Wednesday, September 30, 2009
we recycle and repurpose as much as we can and here is one of our adopted ways.... straight out of Linda Woodrow's book, The Permaculture Home Garden. We scrounge polystyrene lidded boxes from the rubbish pile at the Supermarket - they have seafood delivered to them in them - sometimes they are a bit smelly! Then cut them in half to make two trays. Have to be a bit careful with the half that comprises the lid as it's base, though mostly this is fine. From the recycling section at the dump we take back as many square, 2-litre, plastic milk bottles and cut off the top and the bottoms, leaving about 15cm+ open-ended rectangle. Then fill the poly trays with the cut down milk bottles - sometimes I find a row of square, 1-litre bottles is needed if the shape of the tray doesn't fit neatly. We fill these with our potting mix and transplant our seedlings in one per milk bottle as soon as they have their first pair of true leaves - sometimes the seedling is only a few cms tall. We leave them to grow here until they are about 15cms tall, so they are strong and sturdy by the time they are ready for the garden outside. We feed them with worm wees whilst in the greenhouse. At the moment I'm using a commercial mix, after running out of an easy supply of 2 of my ingredients for home-made potting mix....will get back to that soon....so the worm wees is a great boost for the seedlings.
The punchline for this system is, of course, that one simply makes the hole in the garden bed where the seedling is to be planted and gently tips the whole milk container into it, until the soils are level, tuck in with extra compost/mulch and shimmy up the milk bottle to create a perfect micro-climate/protection barrier around the new plant until it has settled in (2-3 days). Easy.
as you can see, we now have a few plants softening the edges of our pond - calendula, borage, chamomile, red day lillies, red cabbage trees, a few bromeliads and a passionfruit vine beginning it's travels over a rustic Manuka frame work and a selection of rocks and driftwood which are added to each time we return from an adventure... ... a work in progress...
An overgrown bunch of Sheokes or Casurina trees on our property suddenly became next year's firewood supply already...not really suddenly! Aaron has been working solidly a bit each day for the last couple of weeks to create this masterpiece. The trees have been cut so they are now able to be coppiced in the future. As they happen to also be a nitrogen-fixing type of tree which releases a dump of nitrogen upon being pruned/trimmed, we are feeling very good about being able to maintain them now...for lots of reasons! Just a little bald along the highway at the moment.this too, is being solved by Aaron, who is in the process of building a new enclosing fence - I'm trying to convince him that there needs to be some pretty cut-outs or something beautiful included - he likes the idea of the beautification, just not the fiddly bits when we just need a fence up now! (I think!) Here he is preparing the first posts for concreting in.

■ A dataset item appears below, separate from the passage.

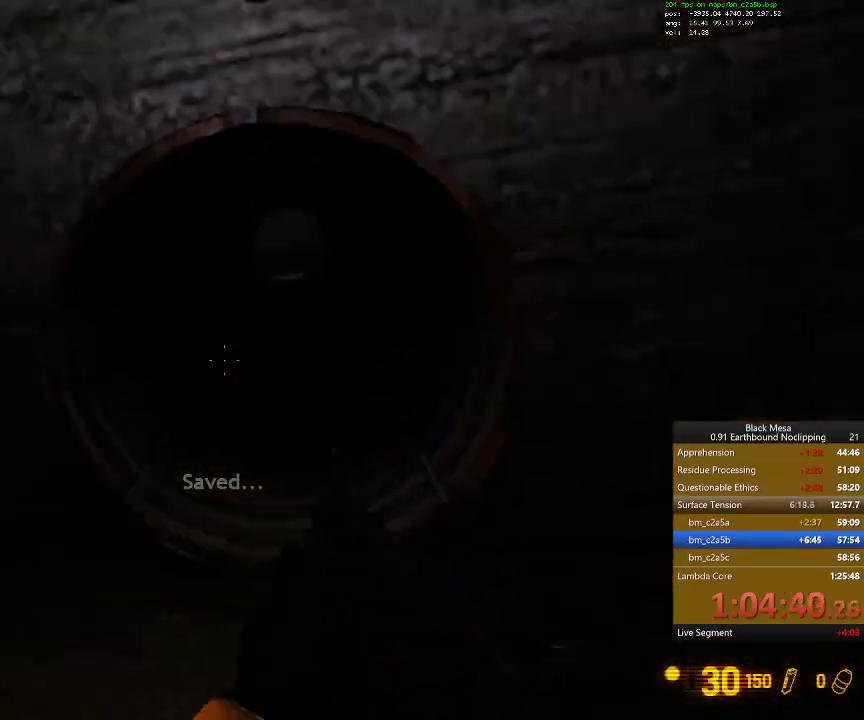
{"keys": ["shift_l", "w"], "events": [[134, "shift_l", "down"], [234, "w", "down"]]}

there have not been entries lately due to....well, THIS! Spring is so inspiring and I just want to be soaking in it the entire day...weeding, mulching, sowing, tranplanting, mowing, sitting, smelling and EATING the fresh food we gather.
Soon, I'll post a detailed written update for the several people who are interested in our experiences using the Permaculture Mandala Garden design - I've made contact with someone else who is using it and has also set up a two-mandala system, just the same.
Tonight - here are a few pics in the meantime. In the foreground of the one directly above, is a strawberry bed and the topmost shot shows a very lush spurt of new growth on the Comfrey we are using to surround our garden.
I'll also post an update on the Chook Dome - we had a major re-build on our hands after a particularly bad storm and now have a new, stronger, better version, thanks to Aaron's hard work and excellent ideas!
Monday, September 28, 2009
please say a warm hello to Miss Gina, our latest chook in the dome. She appears to be a Minorca-cross, with an enormous, highly coloured comb and wattles. She definitely stands out amongst the rest of the flock. Apparently, she will lay a very, very large white egg every 3-4 days...she began today.
And these little characters are a small hatching of 5 Andalusian chickens, which hatched 12 days ago. Although this pic is blurry (gee, they move quickly!!), I had to post it - the one of the broody's back is just so fun!!! Of course, they are proving a massive temptation for Phoebe - all she wants is to be able to love them up like she was able when we had some which were incubated for us last year - of course it is a very different story when there is a "Mother" fiercly protecting HER BABIES who will not let either of us get very close at all. A couple of days ago, I twigged to what Phoebe was up to - she was creating a gap in their run, hiding around a corner and waiting for a chick to wander out, whereby she'd then scoop it up for a sneaky cuddle while 'rescuing' it....only the Mother wasn't very happy with this AT ALL!!